Mr. Bolles bought 4,000 shares of stock in a mining company at $1.50/share for a total purchase price of $6,000. Bolles relied on the representation of Mr. Smith in deciding to buy the stock.

Later on, Bolles learned that Smith had mis-represented the stock value.

Procedural History

Bolles filed a suit against Smith for fraudulent misrepresentation & sought damages.

Bolles claimed that Smith's representation made the stock appear $10/share.

The judge instructed that

(Bolles's damages) = (reasonable market value of the stock if it was as Smith represented) - (amount Bolles paid)


The jury decided in favor of Bolles.

Smith appealed to SCOTUS under a writ of error.

Issues

Is the proper measure of damages in a fraudulent inducement action

= (the reasonable value of the property if it'd been as represented) - (contract price)  ?

Holding

No. The proper measure of damages in a fraudulent inducement case isn't the difference between the contract price & the reasonable value of the property if it'd been as represented.

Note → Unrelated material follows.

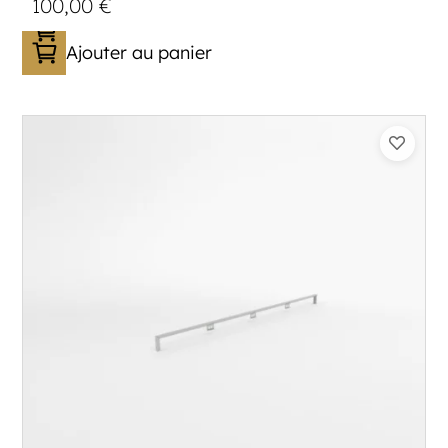
100,00
€
Ajouter au panier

SCOTUS: The jury had awarded improper compensation to Bolles.

Judgment

SCOTUS reversed & remanded the case for re-trial.

Reasons

Melville Fuller: A claim for fraudulent inducement sounds in tort, not contract. In tort law, plaintiffs can recover for damages that naturally & proximately flow from the defendant's misconduct.

Rule

Fuller: The question is

  • What did the plaintiff (Bolles) lose?
  • not "What would plaintiff have gained?"